The hardest part of web performance isn’t making your site faster. It’s keeping it fast. It's all too common to hear about a company devoting significant efforts to optimizing their site, only to find their page speed right back where it started a few months later. Continuous testing – using web performance budgets to create guardrails – is the solution.
Image: Freepik
The reality is that, as critical as site speed is, it’s also very easy to overlook. It doesn’t jump out like a blurry image or a layout issue. And the majority of modern tools and frameworks that are used to build sites today make it all too easy to compound the issue.
Making performance more visible throughout the development process is one of the most critical things a company can do. We need tools to help protect us from shipping code that will result in unexpected regressions.
The default stance of most tooling today is to make it easier to add code to your site or application at a moment’s notice. (Hey there, npm install.) What they don’t prioritize nearly as much is making you aware that you’re doing something that’s going to negatively impact your performance.
To combat that, we need to find ways to put monitoring into our workflows to help us notice when we're at risk of causing a performance regression. Luckily we have a few tools at our disposal.
While a performance budget alone doesn’t ensure good performance, we have yet to see a company sustain performance over the long haul without using some sort of performance budget (whether they use that term or not).
A performance budget is a clearly defined limit on one or more performance metrics that the team agrees not to exceed. That budget is then used to alert on potential regressions, break deployments when a regression is detected, and guide design and development decisions.
Most web performance tools, like SpeedCurve, come with some default performance budgets, but you’ll want to reassess for yourself, probably on a 2-4 week basis, to ensure the budgets you set align with your reality. We’re looking for a balance of "alerts if there's a regression" and "doesn’t alert so much that we start ignoring the alerts".
Here's an example from a recent KickStart engagement. (KickStarts are consulting projects where we help companies get set up and running with their monitoring.) The budget for JS Scripting was set to 2000ms (that’s the red line), but the site was well below budget. The budget was useless. They would have to have a regression of over 500% to trigger any sort of alert!
We ended up setting the budget at 375ms based on the last two weeks of data at the time. That enables us to get alerted on regressions without getting alert fatigue.
Looking at the chart, if they continue on the current trend, the next time they reassess their budget they may want to bring it down a little bit further, as some recent changes seem to have resulted in improvements.

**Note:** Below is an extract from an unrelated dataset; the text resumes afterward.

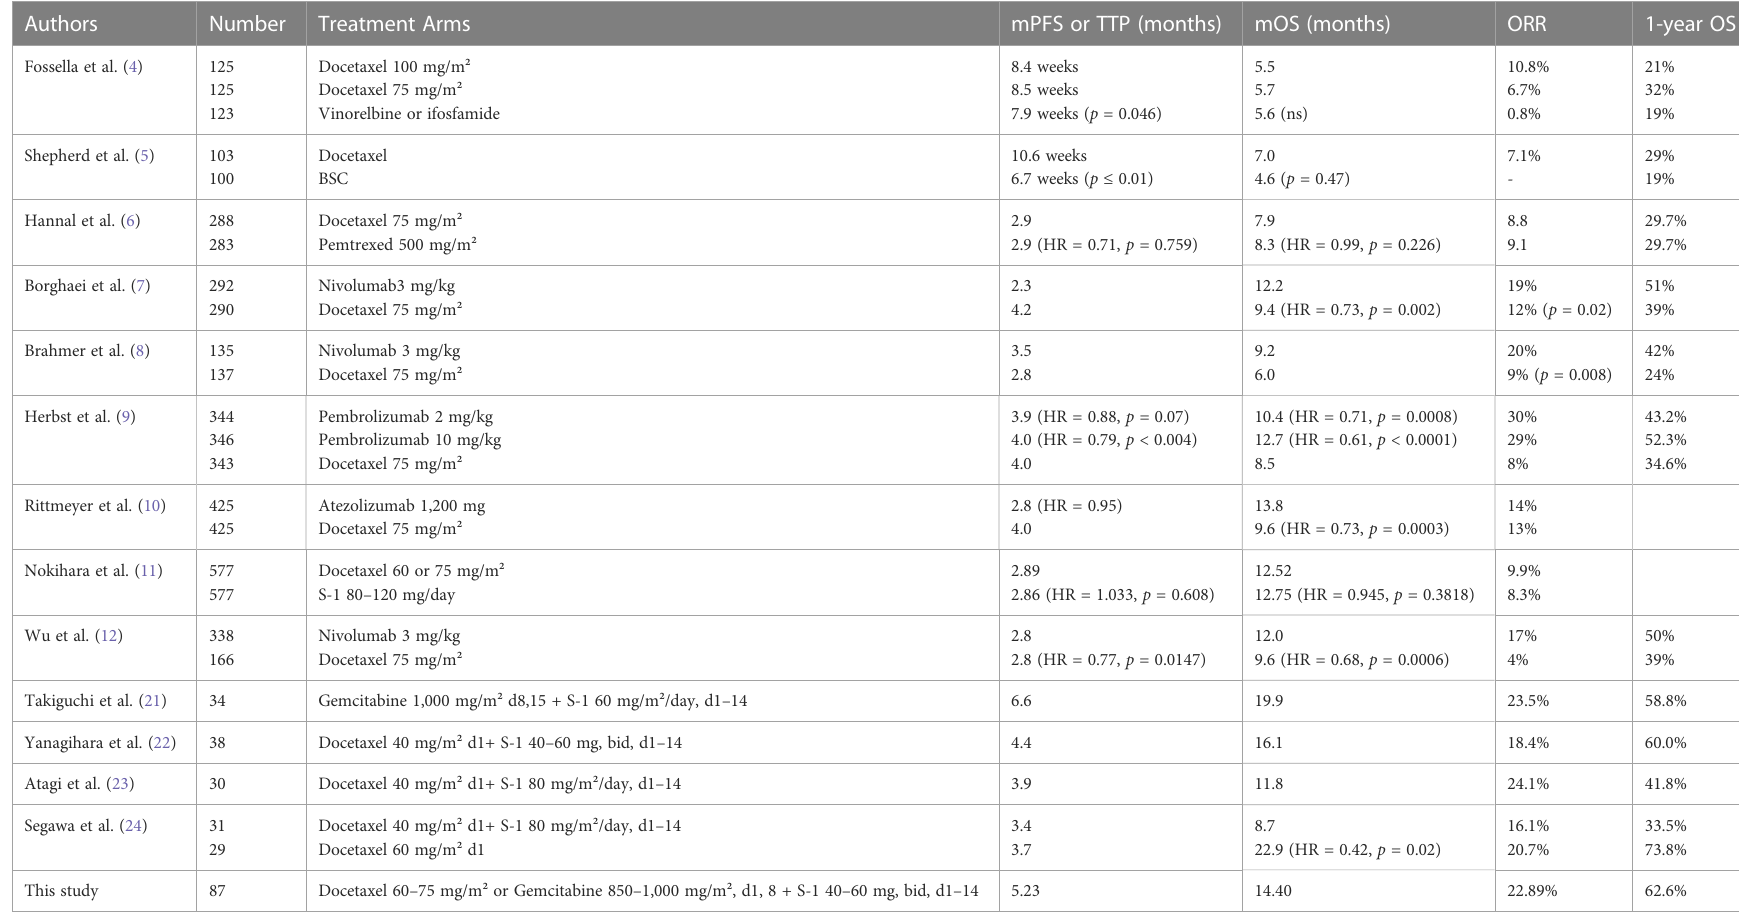
TABLE 1 Comparison of S-1-based doublet chemotherapy with docetaxel from phase III randomized controlled clinical trials of second-line treatment for advanced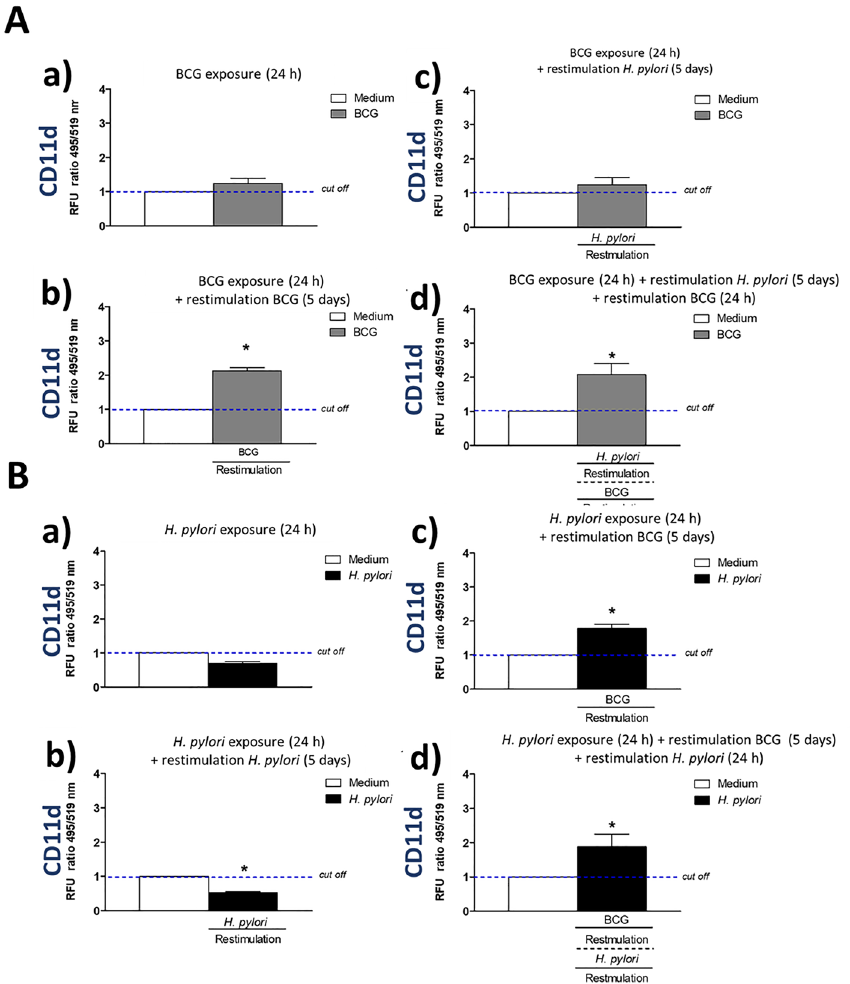
Figure 4. Positive modulation of CD11d expression in THP-1 macrophages by M. bovis BCG. Cells were primed with M. bovis BCG or H. pylori and then underwent restimulation with homologous or heterologous microbial agent. THP-1 macrophages primed with M. bovis BCG ( A ): cells primed for 24 h with M. bovis BCG (a); cells primed for 24 h with M. bovis BCG and restimulated for 5 days with M. bovis BCG (b); cells primed for 24 h with M. bovis BCG and restimulated for 5 days with H. pylori (c); cells primed for 24 h with M. bovis BCG then restimulated for 5 days with H. pylori and for an additional 24 h with M. bovis BCG (d). THP-1 macrophages primed with H. pylori ( B ): cells primed for 24 h with H. pylori (a); cells primed for 24 h with H. pylori and restimulated for 5 days with H. pylori (b); cells primed for 24 h with H. pylori and restimulated for 5 days with M. bovis BCG (c); cells primed for 24 h with H. pylori , restimulated for 5 days with M. bovis BCG and an additional 24 h with H. pylori (d). The above variants of cells were stained using the fluorescently labeled specific anti-CD11d antibodies. Results are presented as median fluorescence units (RFU) ratio ± range of three independent experiments. The difference statistically significant when p < 0.05 in Mann–Whitney U test. *Cells stimulated versus unstimulated (according to the time of stimulation). BCG or H. pylori MOI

Once a regression alert is received via Slack or email, the team can jump in and fix the issue before it starts to impact the broader user experience. Without fine-tuned alerting, multiple small regressions add up and can start to impact business metrics.
Another important guardrail is to have automated performance testing when code changes occur. Just as important, those test results should show up somewhere in the development process – where the developers are. Requiring the team to go looking for results in another tool every time adds unnecessary friction.
A great way to do this is to have an automated test triggered with every pull request, and then have the results put right back into the details of the pull request for easy review.
We're big fans of using CI/CD tools like a Github integration for this reason. With zero code changes (just a few button clicks to get GitHub and a tool like SpeedCurve talking to each other), you can get automated performance testing set up on every pull request. (If you’re not using GitHub, you can also use the deploy API to trigger automated tests.)
GitHub comment showing if the Core Web Vitals were passed
Now when a team makes a code change, they get immediate performance feedback right in the pull request review process, helping performance stay front of mind.
We actually don't need to log in much. We've set up performance budgets and deploy-based testing. We just wait to get alerts and then dive in to fix things.
- Patrick Hamann from Financial Times
Performance isn’t something you fix once and then walk away from. As the content and composition of our pages change, we need to make performance a continuous focus.
Performance guardrails help us get a comprehensive picture of what's happening.
Putting up the appropriate guardrails to protect ourselves from regressions – then pairing that with a trail of breadcrumbs so that we can dive in and quickly identify what the source is when a regression occurs – are essential steps to ensure that when we make our sites fast, they stay that way.